Something doesn’t add up. 51 pothole repairs in 20 days is about 2.5 repairs per day, for a 8 hour day that’s about 2.5 hours per repair. The later blurb says 8 minutes per repair, then goes on to say this is equivalent to 700 repair per month (about 2.5 repairs per day). Why doesn’t PP challenge JCB or cannot you do maths?
51 repair jobs in 20 days, which usually takes up to 63 days. A pothole in 8 minutes. I think we can presume 1 repair job doesn’t equal 1 pothole.
At long last. There’s always been one for use on airfields, why not one for roads, before now? Let’s hope Councils take this up and use them.
For cyclists, a bad pothole can result in serious injury unless you manage to swerve round it.
Potholes are terrible and need urgent attention, however, isn’t it about time that there was a change of attitude to the entire road network? Some of our Trunk Roads have foundations that go back to the Victorian period. It will take many years and very much Tax Payers money, but governments of all persuasions have always taken highways for granted and then only done the smallest and cheapest repairs to keep them going. Any Civil Engineer will tell you that abusing these situations in this way means that the problem will never go away. What is needed is a complete re-think of just how highways can be always good on a rolling programme of repairs and replacements. What is needed by both National and Local government is planned maintenance that is properly funded. Pro-active economic thinking, rather than the re-active economics that is going on at present. Until they change their economic thinking from short to long term, then we will always have pot-holes! We will never be rid of them!!
The headline states “repair time cut by 700%” which is not the same as repair time accelerated by 700%!
If the repair time was cut by 100%, each would now be fixed instantly, which certainly is not the case, and there is no way to cut time by anything over 100%!
Good on them. However I remember seeing on some car program a similar (German?) behemoth which did a very similar job, very quickly – as I recall laser-scanning the damaged area, digging it out, selecting (making?) patch of tarmac, slapping it in, rolling it flat, all within minutes. However (again as I recall) it cost £1m+ and was therefore well out of reach of the average council (obviously German councils must be better heeled!), can’t remember if a rental option was available though.
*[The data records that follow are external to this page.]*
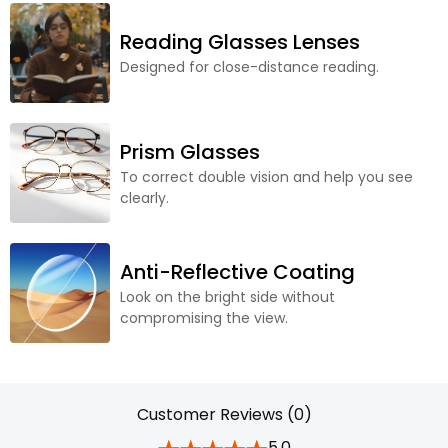
Reading Glasses Lenses
Designed for close-distance reading.
Prism Glasses
To correct double vision and help you see
clearly.
Anti-Reflective Coating
Look on the bright side without
compromising the view.
Customer Reviews (0)
5.0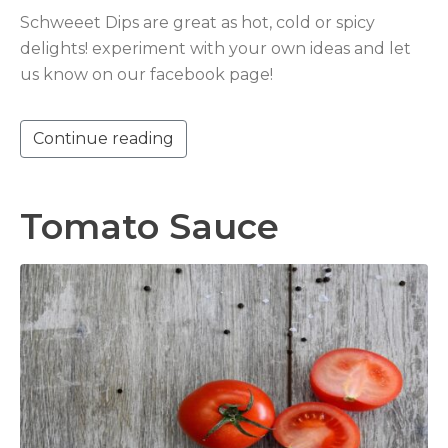
Schweeet Dips are great as hot, cold or spicy
delights! experiment with your own ideas and let
us know on our facebook page!
Continue reading
Tomato Sauce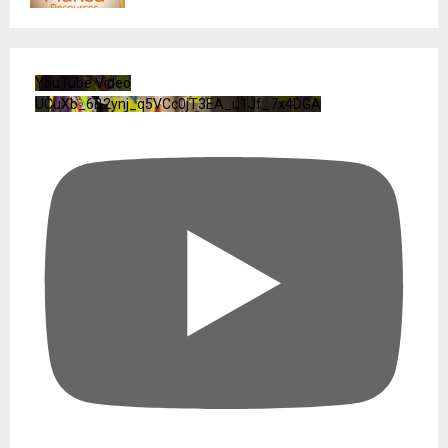
YouTube Video
UCuXb_6B2ynj_q5VCc0jT3EA_u1Jf_7x4DGA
So how to JCB get to claim it’s their baby…?
A lot of useful tech never gets launched because it threatens the income of existing markets. Ceramic engines mean a car engine that never wears down, was blocked because it would mean no need to replace a car engine ever again.
The famous example of this is the old-style incandescent light bulb. Almost as soon as they were invented, it was possible to make them last pretty much forever. But they were made with deliberately fragile elements to sustain a market which otherwise would not have existed.
That’s right Alan, and I fear that although EV has a respectable green look to it, they are building the vehicles to not last.
As our globalist government wants all private cars bar authority own electric cars off the roads by 2050 I can’t see increased road replacement/repairs happening in the future.
with the money the motorist pay every year in road tax and Vat you should be able to fix every pot hole in the uk no problem
Road tax has not been for repairing the roads for decades its just another stealth tax that goes into the pockets of parliament!
Wont make a blind bit of difference until your average uk worker stops taking their 2 hour fag and mag breaks!
In fact I can see with these machines the mag and fag breaks increasinbg to 3-4 hours!